While self-help books have been around for millennia, the popularity of the genre owes a great deal to Samuel Smiles's Self-Help: With Illustrations of Character and Conduct.
The Reading Room
Self-Help with Smiles
First published in 1859, it was revised in 1866, when the subtitle was updated to Illustrations of Conduct and Perseverance. In thirteen chapters, Smiles offers advice on success for readers of all backgrounds, illustrating his points with anecdotes about the rise of individuals in professions ranging from ballet to authorship, pottery to government. By the end of the nineteenth century, it had sold 250,000 copies.
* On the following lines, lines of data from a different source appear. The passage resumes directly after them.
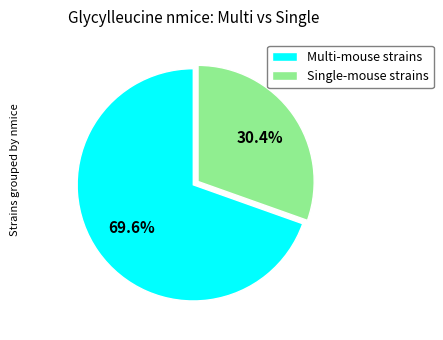

Rank the categories by value from highest to lowest.

Multi-mouse strains, Single-mouse strains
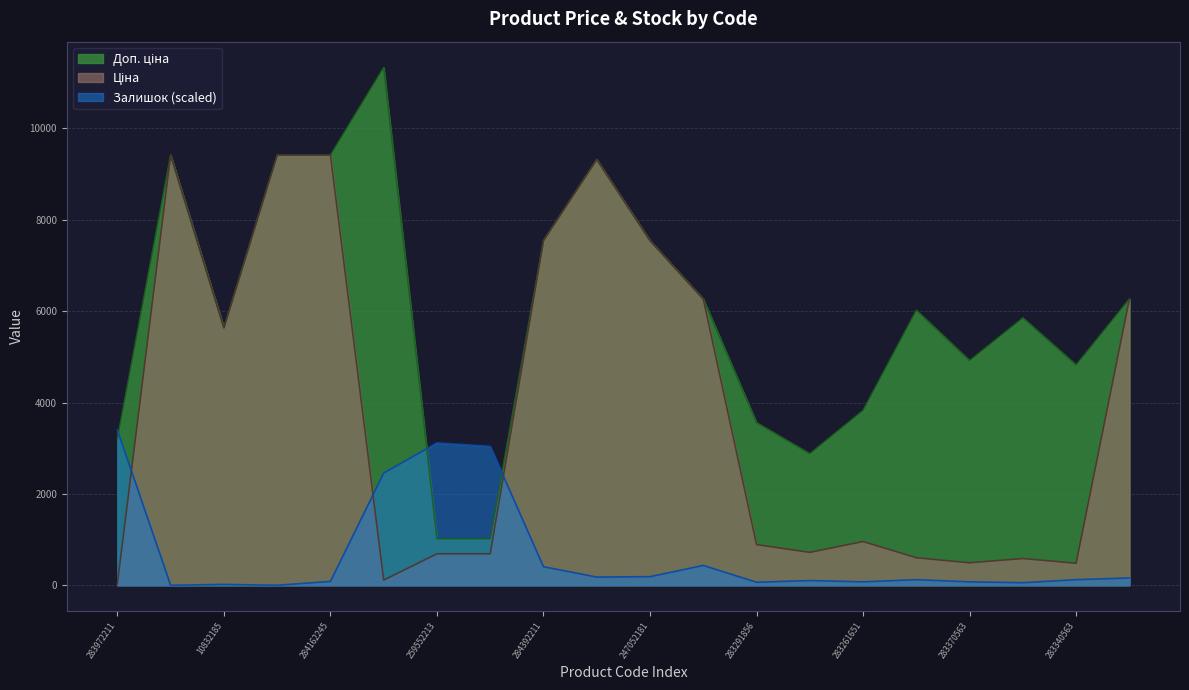

What is the label of the 2nd point from the left?

284162248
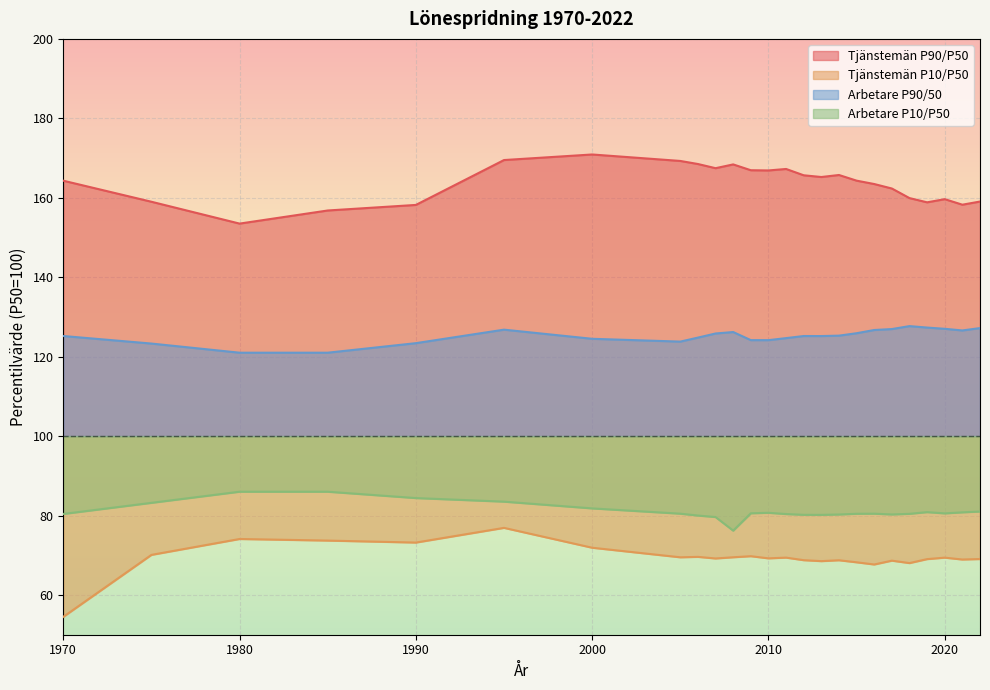

Read the Arbetare P10/P50 value at 2014.

80.3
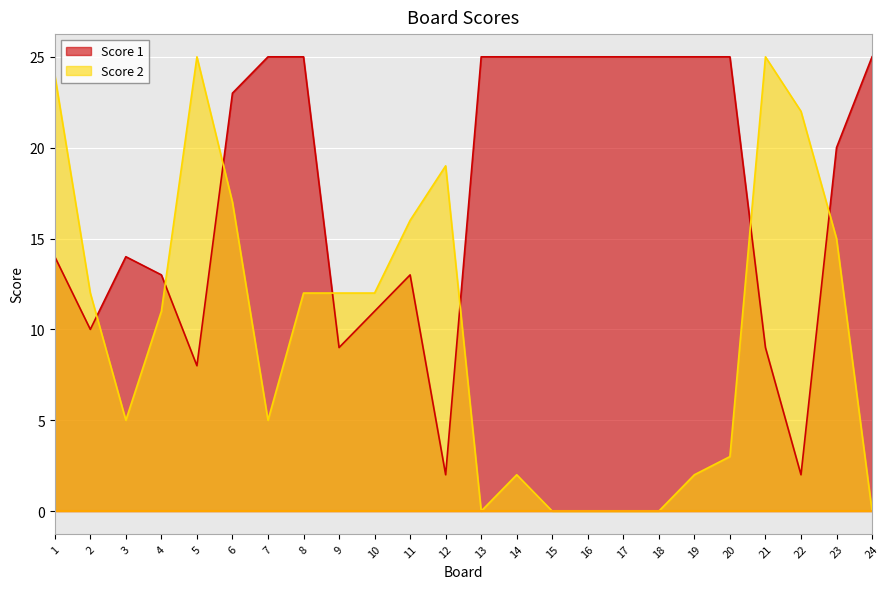

What is the difference between the highest and lowest values at 10?

1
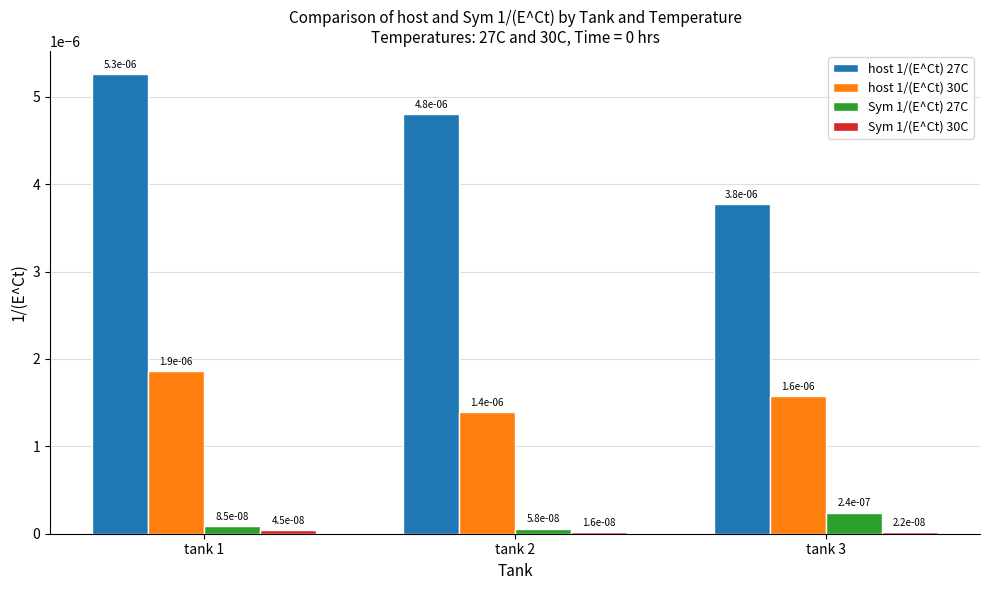

Count the number of data series in this chart.

4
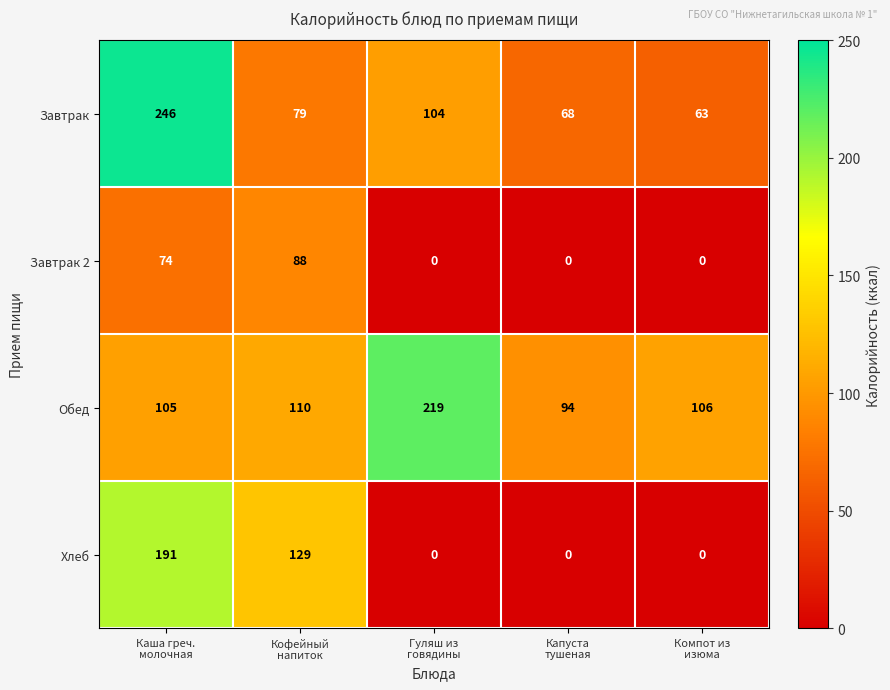

Reading left to right, extract all data points from this chart.

Завтрак: 246	79	104	68	63
Завтрак 2: 74	88	0	0	0
Обед: 105	110	219	94	106
Хлеб: 191	129	0	0	0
Smiles's practical advice influenced many people, including Sakichi Toyoda, the grandfather of the Toyota company, but it has also been criticized by luminaries such as F.A. Hayek (whose analysis Roger Donway smartly refutes). Those who value liberty and responsibility may appreciate its timeless wisdom in relation to three points: self-reliance, the spirit of industry, and moral character.
The Spirit of Self-Help
In his opening chapter, Samuel Smiles observes, "The spirit of self-help is the root of all genuine growth in the individual; and, exhibited in the lives of many, it constitutes the true source of national vigour and strength." He emphasizes the value of helping oneself: "Whatever is done for men or classes, to a certain extent takes away the stimulus and necessity of doing for themselves." If government or another group does too much, "the inevitable result is to render them comparatively helpless"—an unintended consequence affirmed by modern psychologists: giving someone excessive help, especially if unsolicited, can have negative consequences.
Moreover, Smiles observes, government cannot legislate people into productivity: "no laws, however stringent, can make the idle industrious, the thriftless provident, or the drunken sober." Such reforms are achieved "by better habits, rather than by greater rights." Smiles therefore advocates cultivating "individual character." Success comes when individuals practice discipline and, like Isaac Newton, "close observation of little things," which may produce discoveries.
The Spirit of Industry
Smiles analyzes numerous examples of individuals whose creativity and perseverance led to success. They include inventors, such as James Watt, who patented his separate condenser for the steam engine; Sir Richard Arkwright, who founded the modern factory system; and Josiah Wedgwood, whose pottery business is known even today. As Smiles emphasizes, such businessmen not only thrive but improve their communities. In 1785, Wedgwood testified to Parliament that "about 20,000 persons then derived their bread directly from the manufacture of earthenware, without taking into account the increased numbers to which it gave employment in coal-mines, and in the carrying trade by land and sea."
Interestingly, Smiles argues that it is not only men in trade who are "men of business." For him, that category includes men such as the Duke of Wellington, whose attention to practical details—"soldier's shoes, camp-kettles, biscuits and horse fodder"—made him an effective commander during the Napoleonic Wars.
Essential to such stories is Smiles's insistence that one need not be a genius to succeed. In chapter 4, he opines, "The road of human welfare lies along the old highway of steadfast well-doing; and they who are the most persistent, and work in the truest spirit, will usually be the most successful." Without discounting the importance of "the original endowment of the heart and brain"—not everyone can be a Shakespeare—he praises "common sense, attention, application, and perseverance."
The Character of Success
Throughout Self-Help, Smiles includes compelling examples of people who persisted through years of trials and pain. He notes, for instance, the "incessant toil" of ballet dancers. "When [Marie] Taglioni was preparing herself for her evening exhibition, she would, after a severe two hours' lesson from her father, fall down exhausted, and had to be undressed, sponged, and resuscitated totally unconscious. The agility and bounds of the evening were insured only at a price like this."
Consistency is key. In his final chapter, Smiles argues, "Men of character are not only the conscience of society, but in every well-governed State they are its best motive power; for it is moral qualities in the main which rule the world." Good character may be cultivated with good habits, to which he assigns a pivotal role: "Principles, in fact, are but the names which we assign to habits; for the principles are the words, but the habits are the things themselves: benefactors or tyrants, according as they are good or evil." As we grow old, we see the result of those habits: "we are bound by the chains which we have woven around ourselves."
Self-Help reminds us that government cannot fix all our problems, but we can choose the chains that bind us. Perseverance and good character never go out of style.